Following significant pressure from the CLA and Historic Houses, the Government has now produced updated COVID-19 guidance to allow private gardens to open to the public.
The Government’s roadmap on May 10 clearly stated that “outdoor ticketed attractions”, which included gardens, could not be opened to the general public as part of the first step in easing the lockdown. This was despite clear scientific evidence that the rate of infection is significantly lower outside than indoors.
Both organisations raised this anomaly with DCMS and Defra, pointing out that the Government was allowing garden centres to open but not gardens. The Presidents of the CLA and Historic Houses wrote to the Rural Affairs Minister, Lord Gardiner and the Tourism Minister, Nigel Huddleston, asking the Government to think again.
The revised guidance now states that members of the public can “visit gardens and land maintained for public use as an alternative open space to spend time outdoors, although buildings and amenities such as cafes will remain closed and access may be limited to members or those with tickets to ensure social distancing. You should check ahead and follow social distancing guidelines”. Entrance fees can be charged.
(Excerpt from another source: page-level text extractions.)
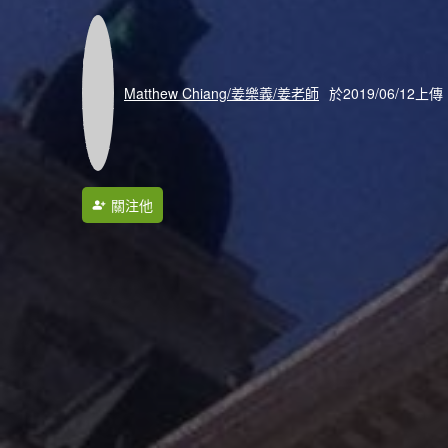
Matthew Chiang/姜樂義/姜老師
於2019/06/12上傳
關注他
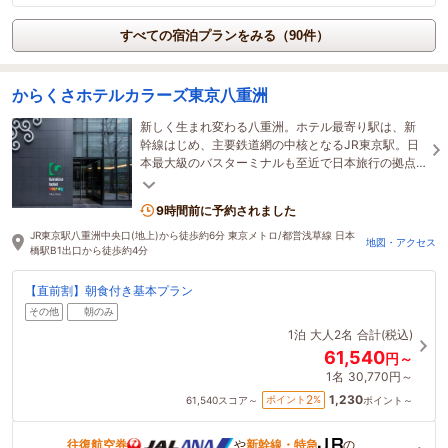
すべての宿泊プランをみる（90件）
からくさホテルカラーズ東京八重洲
新しく生まれ変わる八重洲。ホテル最寄り駅は、新
幹線はじめ、主要鉄道網の中核となるJR東京駅。日
本最大級のバスターミナルも至近で日本旅行の拠点
に最適です。老舗が軒を連ねる日本橋へも徒歩圏内
です。
9時間前に予約されました
JR東京駅八重洲中央口(地上)から徒歩約6分 東京メトロ/都営浅草線 日本
地図・アクセス
橋駅B1出口から徒歩約4分
【直前割】朝食付き基本プラン
その他
朝のみ
1泊
大人2名
合計(税込)
61,540
円～
1名
30,770円～
1,230
2
ポイント
%
61,540
スコア～
ポイント～
往復航空券
や
新幹線・特急
の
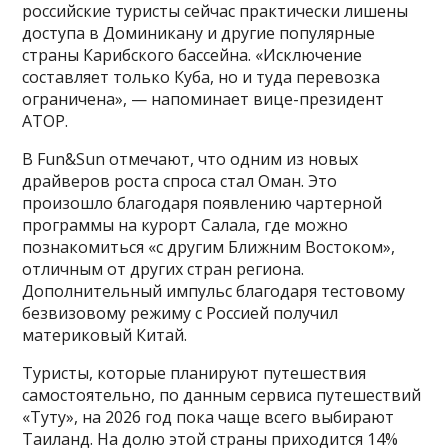
российские туристы сейчас практически лишены
доступа в Доминикану и другие популярные
страны Карибского бассейна. «Исключение
составляет только Куба, но и туда перевозка
ограничена», — напоминает вице-президент
АТОР.
В Fun&Sun отмечают, что одним из новых
драйверов роста спроса стал Оман. Это
произошло благодаря появлению чартерной
программы на курорт Салала, где можно
познакомиться «с другим Ближним Востоком»,
отличным от других стран региона.
Дополнительный импульс благодаря тестовому
безвизовому режиму с Россией получил
материковый Китай.
Туристы, которые планируют путешествия
самостоятельно, по данным сервиса путешествий
«Туту», на 2026 год пока чаще всего выбирают
Таиланд. На долю этой страны приходится 14%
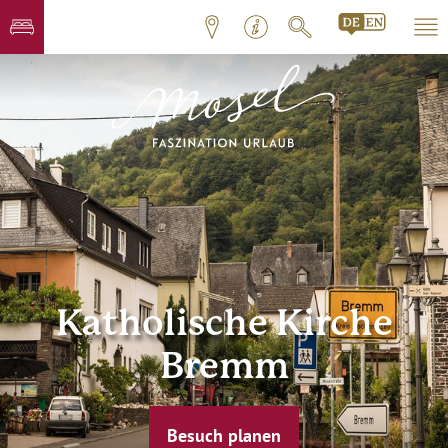
Katholische Kirche
Bremm
Besuch planen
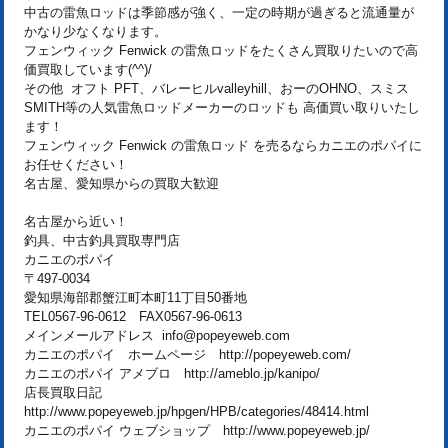
中古の雷魚ロッドは季節感が強く、一定の時期が過ぎると流通量が
かなり少なくなります。
フェンウィック Fenwick の雷魚ロッドをたくさん買取りたいので高
価買取しています(^^)/
その他 オフト PFT、バレーヒルvalleyhill、おーのOHNO、スミス
SMITH等の人気雷魚ロッドメーカーのロッドも 高価買い取りいたし
ます！
フェンウィック Fenwick の雷魚ロッド を売るならカニエのポパイに
お任せください！
名古屋、愛知県からの買取大歓迎
名古屋から近い！
釣具、中古釣具買取専門店
カニエのポパイ
〒497-0034
愛知県海部郡蟹江町本町11丁目50番地
TEL0567-96-0612 FAX0567-96-0613
メインメールアドレス info@popeyeweb.com
カニエのポパイ ホームページ http://popeyeweb.com/
カニエのポパイ アメブロ http://ameblo.jp/kanipo/
店長買取日記
http://www.popeyeweb.jp/hpgen/HPB/categories/48414.html
カニエのポパイ ウェブショップ http://www.popeyeweb.jp/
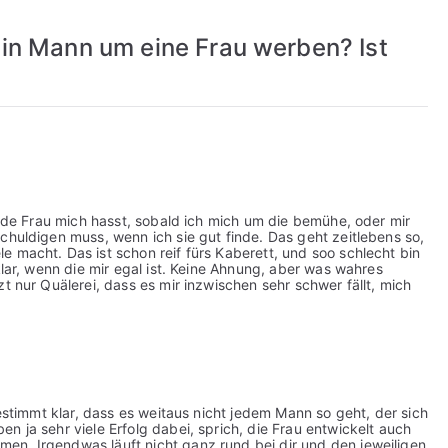
ein Mann um eine Frau werben? Ist
 jede Frau mich hasst, sobald ich mich um die bemühe, oder mir
chuldigen muss, wenn ich sie gut finde. Das geht zeitlebens so,
e macht. Das ist schon reif fürs Kaberett, und soo schlecht bin
klar, wenn die mir egal ist. Keine Ahnung, aber was wahres
zt nur Quälerei, dass es mir inzwischen sehr schwer fällt, mich
bestimmt klar, dass es weitaus nicht jedem Mann so geht, der sich
n ja sehr viele Erfolg dabei, sprich, die Frau entwickelt auch
en. Irgendwas läuft nicht ganz rund bei dir und den jeweiligen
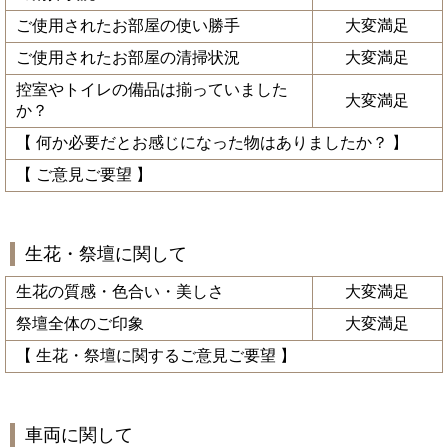
ご使用されたお部屋の使い勝手
大変満足
ご使用されたお部屋の清掃状況
大変満足
控室やトイレの備品は揃っていました
大変満足
か？
【 何か必要だとお感じになった物はありましたか？ 】
【 ご意見ご要望 】
生花・祭壇に関して
生花の質感・色合い・美しさ
大変満足
祭壇全体のご印象
大変満足
【 生花・祭壇に関するご意見ご要望 】
車両に関して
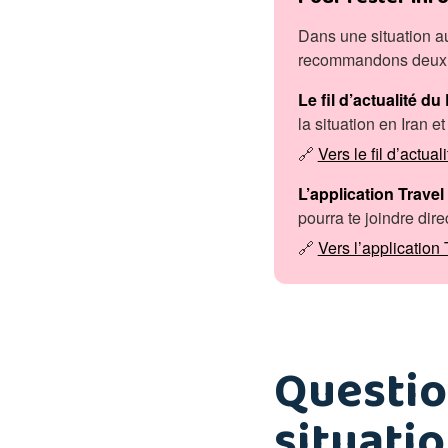
Dans une situation au
recommandons deux so
Le fil d’actualité du
la situation en Iran e
🔗
Vers le fil d’actuali
L’application Travel
pourra te joindre dir
🔗
Vers l’application 
Questio
situatio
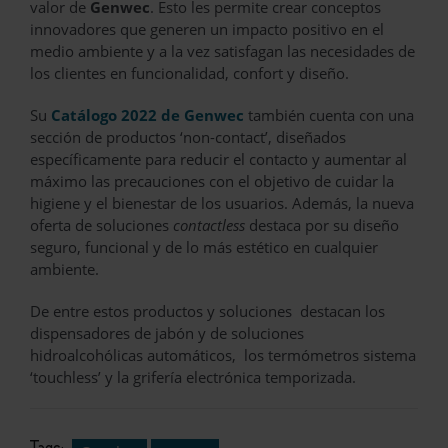
valor de
Genwec
. Esto les permite crear conceptos
innovadores que generen un impacto positivo en el
medio ambiente y a la vez satisfagan las necesidades de
los clientes en funcionalidad, confort y diseño.
Su
Catálogo 2022 de
Genwec
también cuenta con una
sección de productos ‘non-contact’, diseñados
específicamente para reducir el contacto y aumentar al
máximo las precauciones con el objetivo de cuidar la
higiene y el bienestar de los usuarios. Además, la nueva
oferta de soluciones
contactless
destaca por su diseño
seguro, funcional y de lo más estético en cualquier
ambiente.
De entre estos productos y soluciones destacan los
dispensadores de jabón y de soluciones
hidroalcohólicas automáticos, los termómetros sistema
‘touchless’ y la grifería electrónica temporizada.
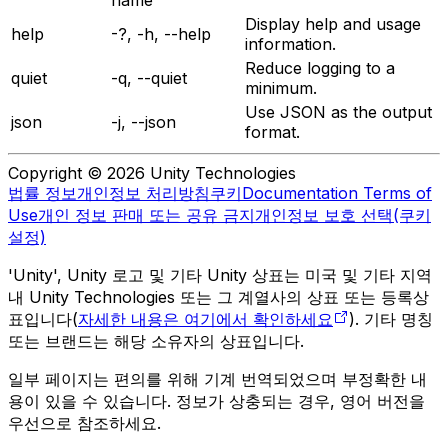
Display help and usage
help
-?, -h, --help
information.
Reduce logging to a
quiet
-q, --quiet
minimum.
Use JSON as the output
json
-j, --json
format.
Copyright © 2026 Unity Technologies
법률 정보
개인정보 처리방침
쿠키
Documentation Terms of
Use
개인 정보 판매 또는 공유 금지
개인정보 보호 선택(쿠키
설정)
'Unity', Unity 로고 및 기타 Unity 상표는 미국 및 기타 지역
내 Unity Technologies 또는 그 계열사의 상표 또는 등록상
표입니다(
자세한 내용은 여기에서 확인하세요
). 기타 명칭
또는 브랜드는 해당 소유자의 상표입니다.
일부 페이지는 편의를 위해 기계 번역되었으며 부정확한 내
용이 있을 수 있습니다. 정보가 상충되는 경우, 영어 버전을
우선으로 참조하세요.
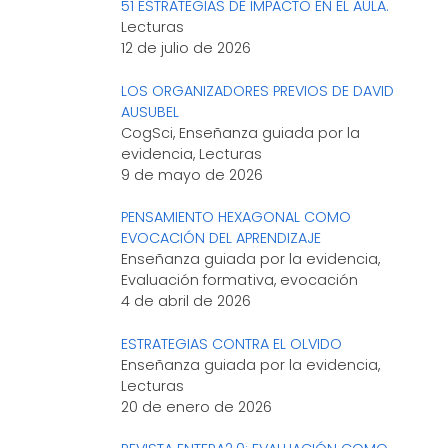
51 ESTRATEGIAS DE IMPACTO EN EL AULA.
Lecturas
12 de julio de 2026
LOS ORGANIZADORES PREVIOS DE DAVID
AUSUBEL
CogSci, Enseñanza guiada por la
evidencia, Lecturas
9 de mayo de 2026
PENSAMIENTO HEXAGONAL COMO
EVOCACIÓN DEL APRENDIZAJE
Enseñanza guiada por la evidencia,
Evaluación formativa, evocación
4 de abril de 2026
ESTRATEGIAS CONTRA EL OLVIDO
Enseñanza guiada por la evidencia,
Lecturas
20 de enero de 2026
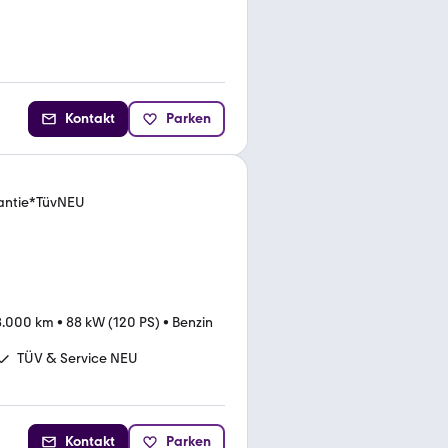
Kontakt
Parken
rantie*TüvNEU
8.000 km
•
88 kW (120 PS)
•
Benzin
TÜV & Service NEU
Kontakt
Parken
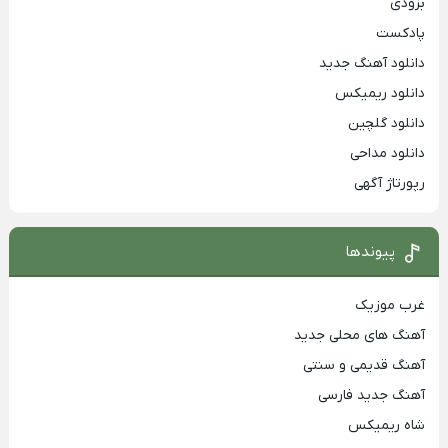
بزودی
پادکست
دانلود آهنگ جدید
دانلود ریمیکس
دانلود گلچین
دانلود مداحی
رپورتاژ آگهی
پیوندها
غرب موزیک
آهنگ های محلی جدید
آهنگ قدیمی و سنتی
آهنگ جدید فارسی
شاه ریمیکس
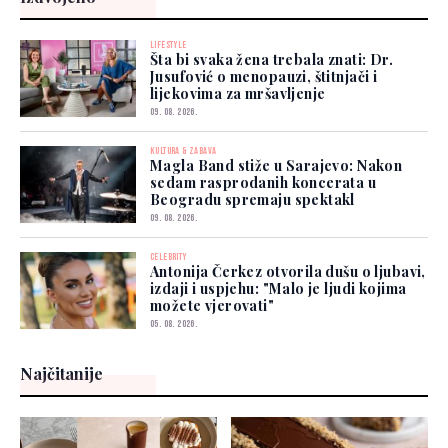
LIFESTYLE
Šta bi svaka žena trebala znati: Dr.
Jusufović o menopauzi, štitnjači i
lijekovima za mršavljenje
09. 08. 2026.
KULTURA & ZABAVA
Magla Band stiže u Sarajevo: Nakon
sedam rasprodanih koncerata u
Beogradu spremaju spektakl
09. 08. 2026.
CELEBRITY
Antonija Čerkez otvorila dušu o ljubavi,
izdaji i uspjehu: "Malo je ljudi kojima
možete vjerovati"
05. 08. 2026.
Najčitanije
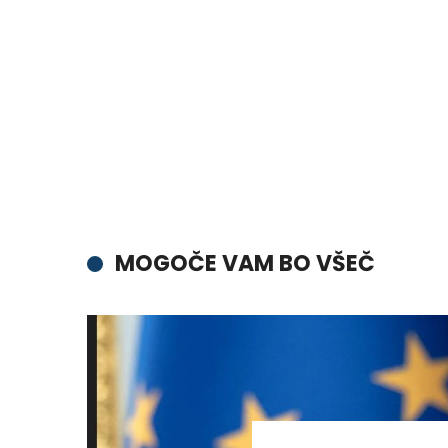
MOGOČE VAM BO VŠEČ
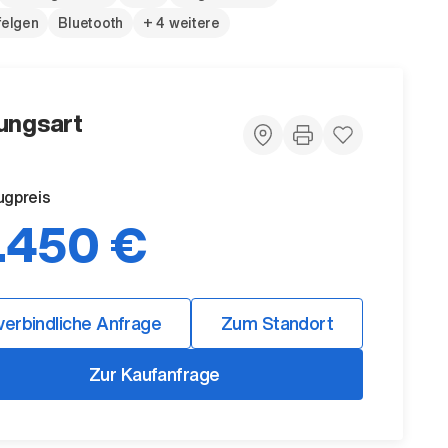
felgen
Bluetooth
+ 4 weitere
ungsart
ugpreis
.450 €
verbindliche Anfrage
Zum Standort
Zur Kaufanfrage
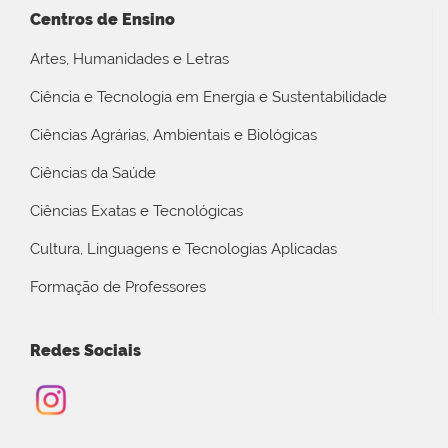
Centros de Ensino
Artes, Humanidades e Letras
Ciência e Tecnologia em Energia e Sustentabilidade
Ciências Agrárias, Ambientais e Biológicas
Ciências da Saúde
Ciências Exatas e Tecnológicas
Cultura, Linguagens e Tecnologias Aplicadas
Formação de Professores
Redes Sociais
Director General of the CLA Sarah Hendry said: “I am delighted that Government has listened to industry calls and taken what is clearly a pragmatic step forward. Thousands of people will now be able to enjoy the physical and mental health benefits of visiting a garden, whilst – of course – adhering to social distancing rules. Of course, garden owners must recognise their responsibility to follow government’s hygiene and social distancing rules, and conduct a full risk assessment before they open. Members should get in touch with the CLA if they need further assistance.”